A recent article in Wired titled “Read the (Virtual) Room! How to Improve your Digital Nunchi” speaks to the common anxiety people experience trying to be more empathetic communicators through online tools, drawing a unique parallel between online communication struggles and the Korean concept of “nunchi.” Nunchi may be interpreted as “eye measure,” “reading the room” to help us understand how to react or behave without explicitness, and “the act of figuring out what our counterpart thinks and feels in a certain situation and acting accordingly.

This prototype for a Nunchi Lamp tries to address this gap between “reading the room” by listening and emitting acoustic and visual cues that signal the more environmental cues around us. The paired device splits apart and is given to a coworker, relative, or loved one, helping the two acknowledge each other’s presence and get a feel for their respective environments. The lamp senses and relays acoustic environments, pulses with a soft glow in tune with the other user’s soundscape, and vibrates softly in step with the other user’s activity.

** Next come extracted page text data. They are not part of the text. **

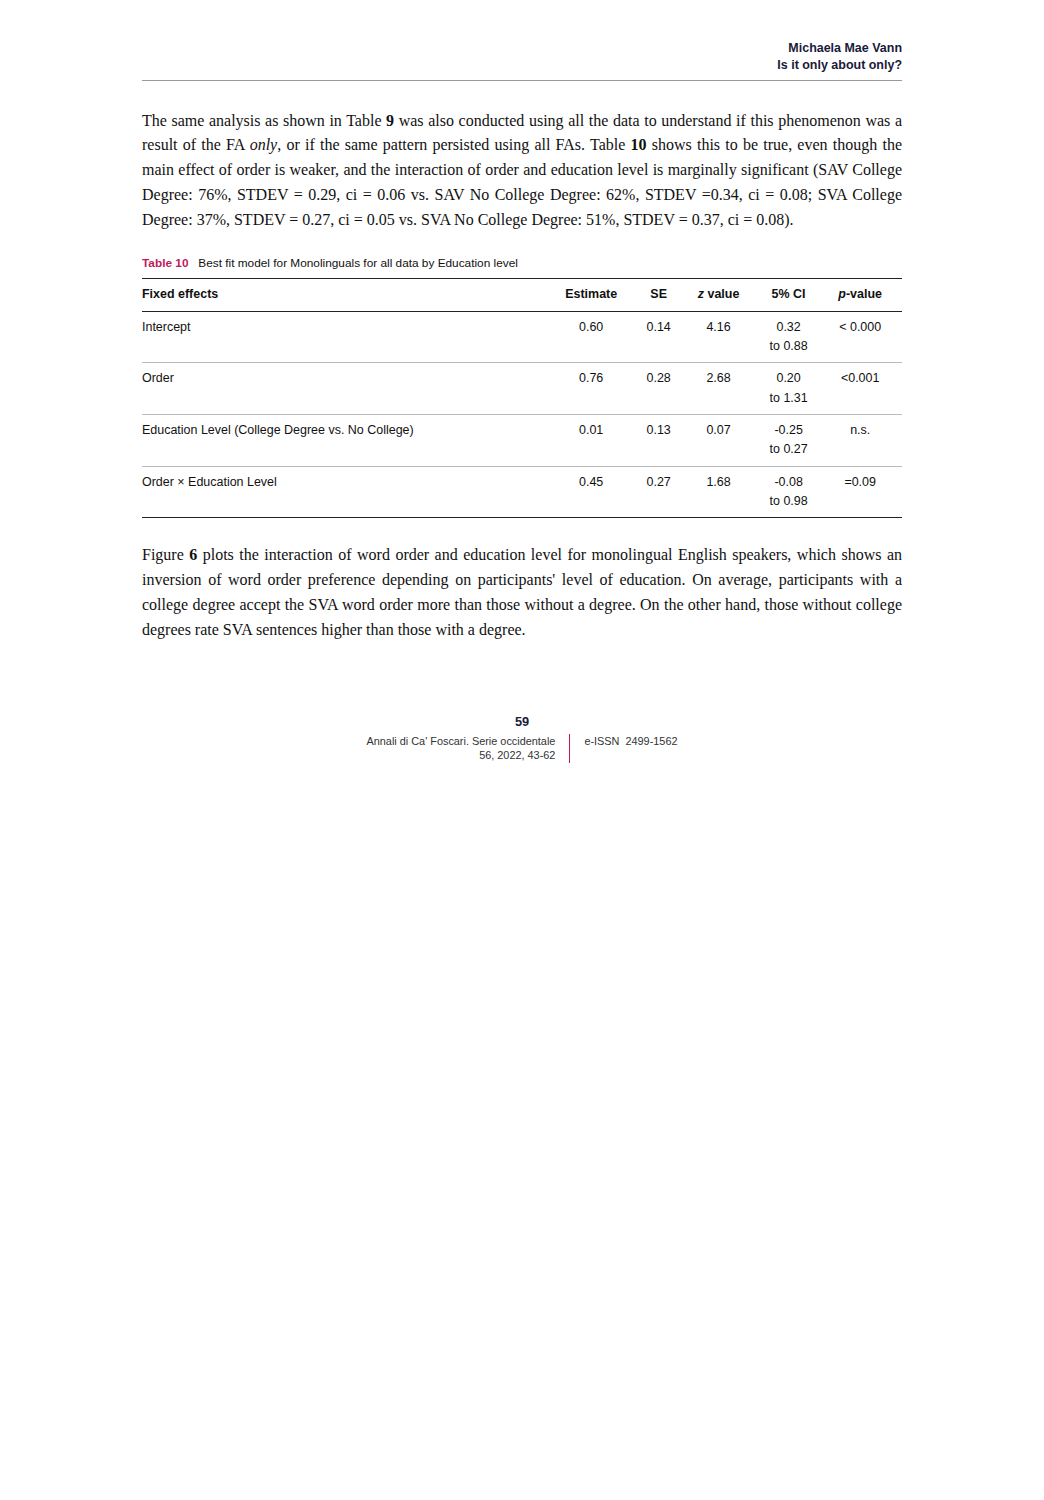Michaela Mae Vann Is it only about only?
The same analysis as shown in Table 9 was also conducted using all the data to understand if this phenomenon was a result of the FA only, or if the same pattern persisted using all FAs. Table 10 shows this to be true, even though the main effect of order is weaker, and the interaction of order and education level is marginally significant (SAV College Degree: 76%, STDEV = 0.29, ci = 0.06 vs. SAV No College Degree: 62%, STDEV =0.34, ci = 0.08; SVA College Degree: 37%, STDEV = 0.27, ci = 0.05 vs. SVA No College Degree: 51%, STDEV = 0.37, ci = 0.08).
Table 10 Best fit model for Monolinguals for all data by Education level
| Fixed effects | Estimate | SE | z value | 5% CI | p -value |
| --- | --- | --- | --- | --- | --- |
| Intercept | 0.60 | 0.14 | 4.16 | 0.32 to 0.88 | < 0.000 |
| Order | 0.76 | 0.28 | 2.68 | 0.20 to 1.31 | <0.001 |
| Education Level (College Degree vs. No College) | 0.01 | 0.13 | 0.07 | -0.25 to 0.27 | n.s. |
| Order × Education Level | 0.45 | 0.27 | 1.68 | -0.08 to 0.98 | =0.09 |
Figure 6 plots the interaction of word order and education level for monolingual English speakers, which shows an inversion of word order preference depending on participants' level of education. On average, participants with a college degree accept the SVA word order more than those without a degree. On the other hand, those without college degrees rate SVA sentences higher than those with a degree.
59
Annali di Ca' Foscari. Serie occidentale
56, 2022, 43-62
e-ISSN 2499-1562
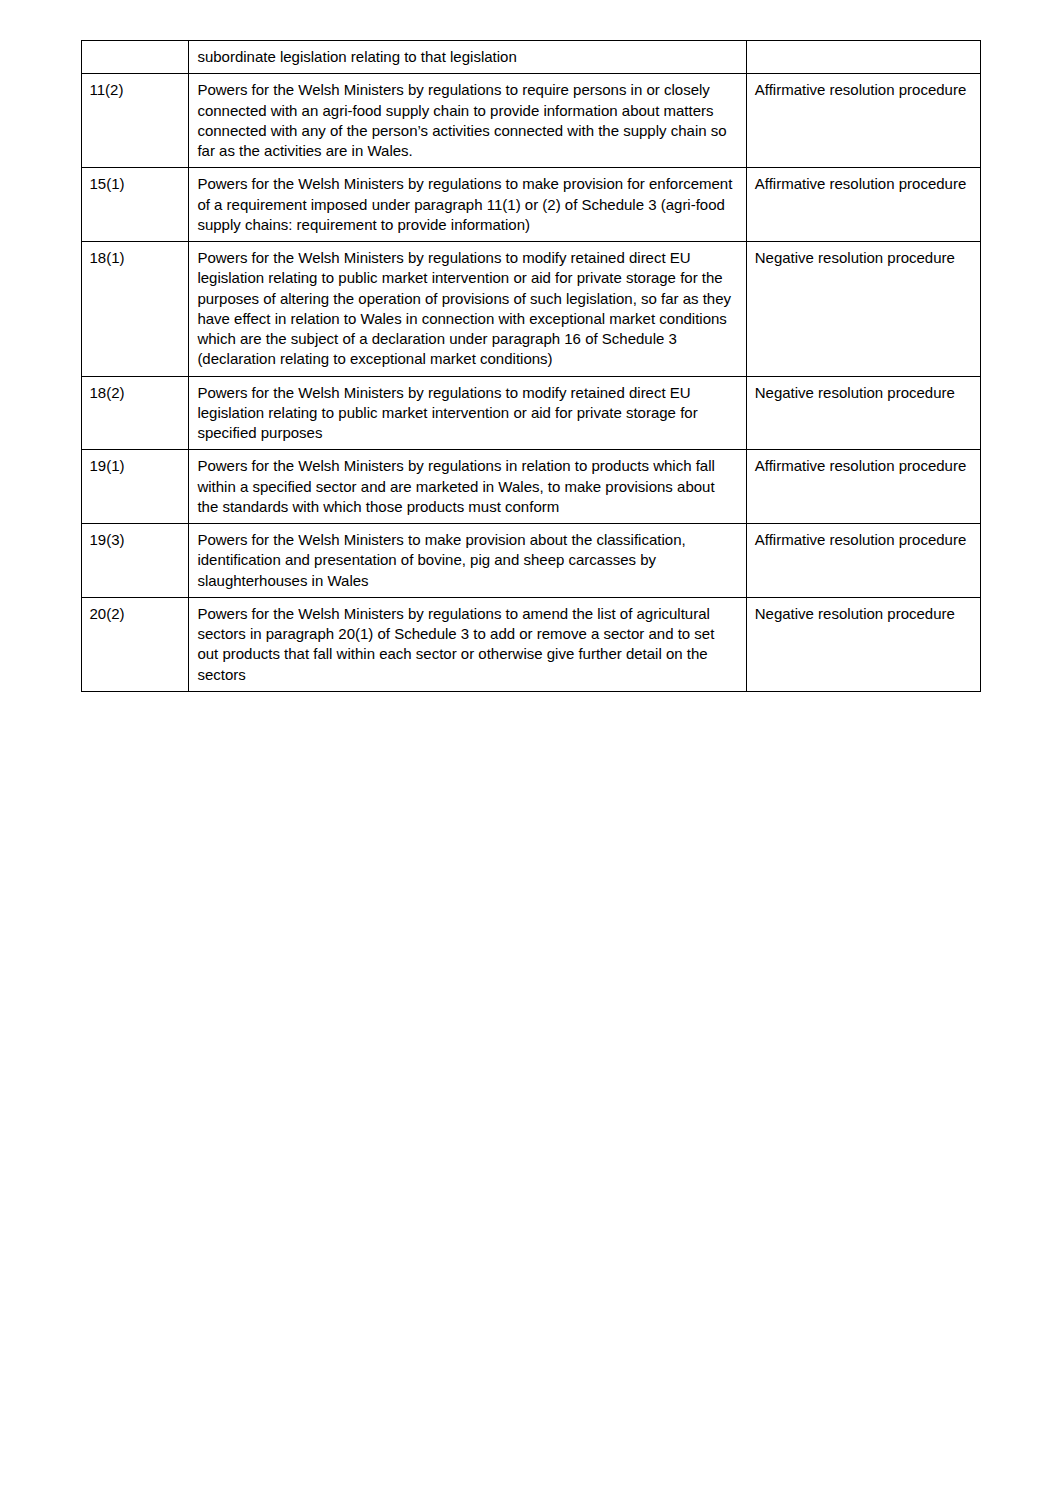| | subordinate legislation relating to that legislation | |
| 11(2) | Powers for the Welsh Ministers by regulations to require persons in or closely connected with an agri-food supply chain to provide information about matters connected with any of the person’s activities connected with the supply chain so far as the activities are in Wales. | Affirmative resolution procedure |
| 15(1) | Powers for the Welsh Ministers by regulations to make provision for enforcement of a requirement imposed under paragraph 11(1) or (2) of Schedule 3 (agri-food supply chains: requirement to provide information) | Affirmative resolution procedure |
| 18(1) | Powers for the Welsh Ministers by regulations to modify retained direct EU legislation relating to public market intervention or aid for private storage for the purposes of altering the operation of provisions of such legislation, so far as they have effect in relation to Wales in connection with exceptional market conditions which are the subject of a declaration under paragraph 16 of Schedule 3 (declaration relating to exceptional market conditions) | Negative resolution procedure |
| 18(2) | Powers for the Welsh Ministers by regulations to modify retained direct EU legislation relating to public market intervention or aid for private storage for specified purposes | Negative resolution procedure |
| 19(1) | Powers for the Welsh Ministers by regulations in relation to products which fall within a specified sector and are marketed in Wales, to make provisions about the standards with which those products must conform | Affirmative resolution procedure |
| 19(3) | Powers for the Welsh Ministers to make provision about the classification, identification and presentation of bovine, pig and sheep carcasses by slaughterhouses in Wales | Affirmative resolution procedure |
| 20(2) | Powers for the Welsh Ministers by regulations to amend the list of agricultural sectors in paragraph 20(1) of Schedule 3 to add or remove a sector and to set out products that fall within each sector or otherwise give further detail on the sectors | Negative resolution procedure |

Privacy-driven interactions with the device were a core design concern: As opposed to the visual cues one might typically associate with nunchi, the devices relay softer information like sound and physical vibration. Users can control the flow of this information by simply flipping their lamp up or down — when flipped up, the device can collect data and transmit to its pair, and its horn-like form language is referential to things like megaphones or early telephones. When flipped upside-down, the object’s plastic casing physically blocks its sensors from collecting sound and vibration data, and gives it a lamp-like form that physically glows to indicate when the other half of the paired device is active.

The project involved 1:1 prototyping of the paired IoT devices, sensorial design of the electronics inside the lamp, and designing wireless, remote communication between devices through an online Firebase database. The functioning prototype was tested for a week between two remote coworkers in Cambridge, MA.